The results of the present study showed that the novel vesicular nanocarriers can be proposed as a promising tool to prevent and counteract oxidative stress-related intestinal disorders. For the first time, the co-delivery of tocopherol and ascorbic acid, two natural antioxidants, combined with prebiotic Nutriose FM06® in phospholipid vesicles, namely nutriosomes, was investigated and compared with conventional liposomes. Additionally, Eudragit® L100 polymer was included in the formulation to produce EU-nutriosomes. Eudragit® was expected to allow the delivery of ascorbic acid and tocopherol to the lower part of the gastrointestinal tract, thanks to its pH-dependent behavior. The vesicles were small in size, spherical in shape and mostly uni- and bi-lamellar vesicles. The addition of Eudragit® led to the formation of oligolamellar, multicompartment structures. Their stability was assessed by means of the Turbiscan® technology, which is based on multiple light scattering and provides sensitive identification of destabilization phenomena at an early stage, much faster and more accurate than visual inspection. The TSI profiles obtained in this research indicated that the addition of Eudragit® L100 and Nutriose FM06® in the formulations improved the short-term and long-term stability of the nutriosomal vesicles, respectively, as compared to liposomes.

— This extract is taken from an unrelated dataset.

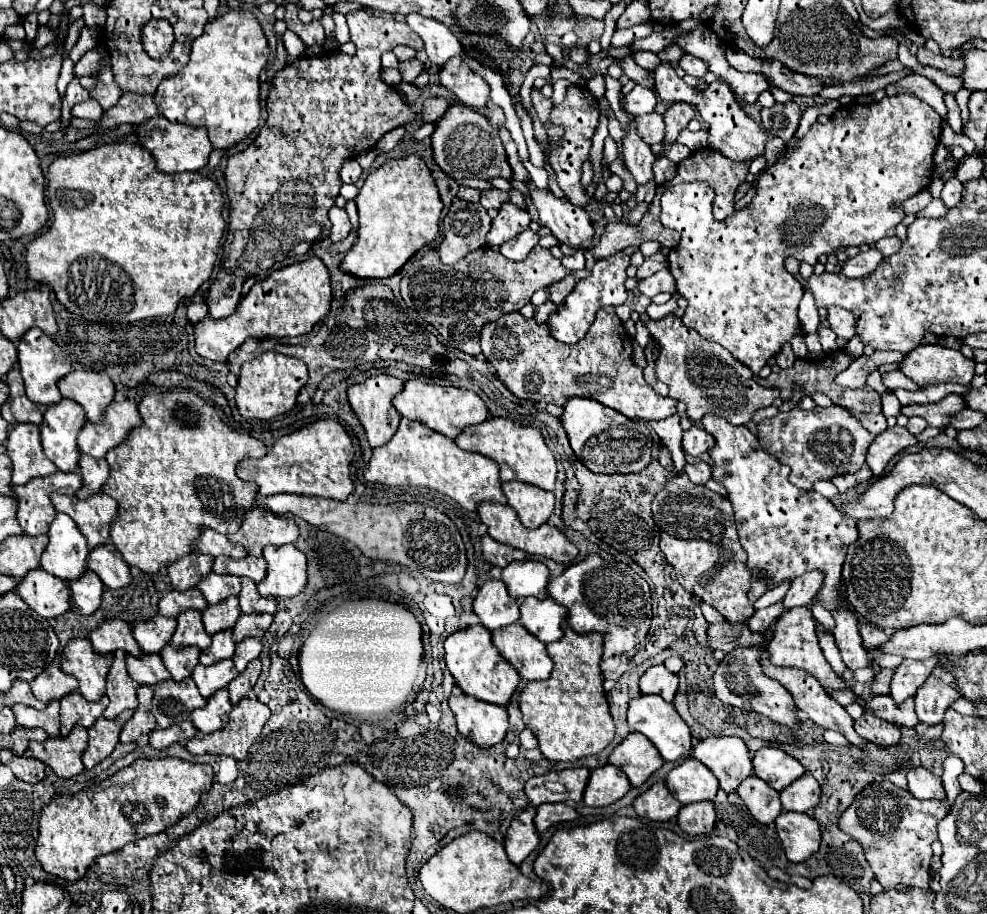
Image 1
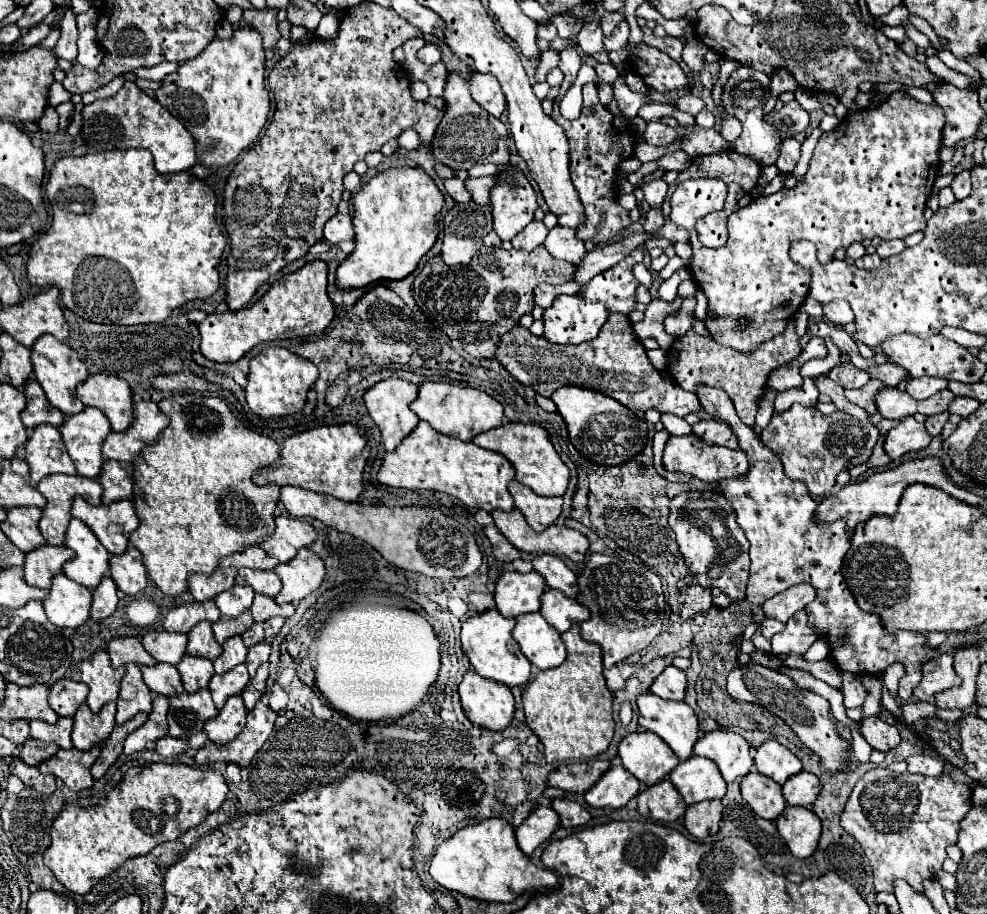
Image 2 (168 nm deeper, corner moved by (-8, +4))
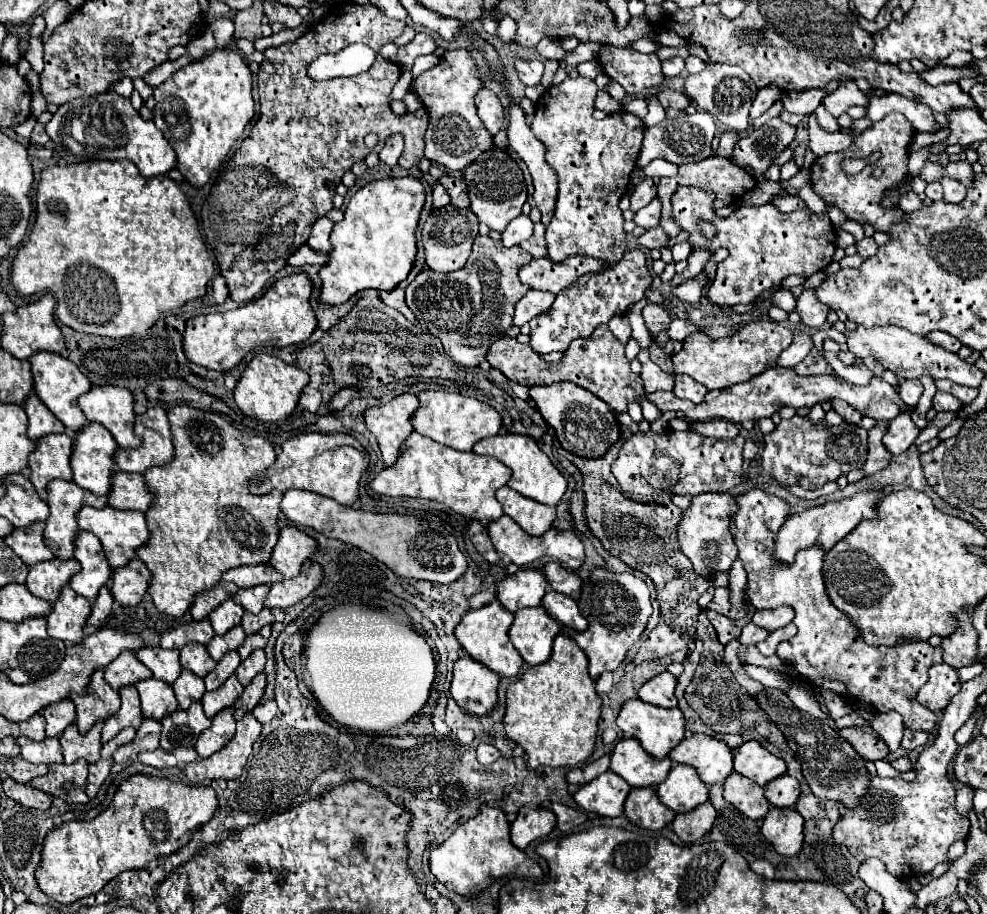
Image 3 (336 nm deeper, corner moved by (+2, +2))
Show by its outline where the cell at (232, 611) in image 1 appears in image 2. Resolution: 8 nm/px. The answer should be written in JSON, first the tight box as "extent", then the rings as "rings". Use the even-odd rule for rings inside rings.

Since oral delivery systems are exposed to pH and ionic strength variations during their passage through the gastrointestinal tract, the evaluation of the behavior of the liposomal and nutriosomal formulations in SGIF was of great importance. The results suggested that the presence of Eudragit® L100 in the nutriosome formulation led to a greater stability in the simulated gastric environment, which means that EU-nutriosomes can protect the loaded antioxidants from the harsh conditions of the stomach and reach the intestine intact. The biosafety evaluation displayed the absence of cytotoxicity in intestinal cells exposed to ascorbic acid and tocopherol co-loaded nutriosomes and EU-nutriosomes, regardless of the concentration tested.
Antioxidant tests were performed, the results showing that the loading of ascorbic acid and tocopherol in the vesicles, mostly the nutriosomes and EU-nutriosomes, potentiated the DPPH-free radical scavenging activity, as well as the cytoprotective activity against hydrogen peroxide-induced oxidative stress. These effects can be reasonably due to the facilitated cellular internalization of the ascorbic acid and tocopherol by the vesicular carriers, which allowed the antioxidants to exert their radical scavenging activity [
18]. Since wound healing has a vital role in the clinical remission of some inflammatory bowel diseases, the effect of liposomal and nutriosomal nanovesicles on wound closure was evaluated. Images showed that nutriosomes and EU-nutriosomes had a superior stimulatory effect on cell expansion on wound surface.
In consideration of these findings, EU-nutriosomes can be proposed as targeted delivery system for counteracting intestinal oxidative stress.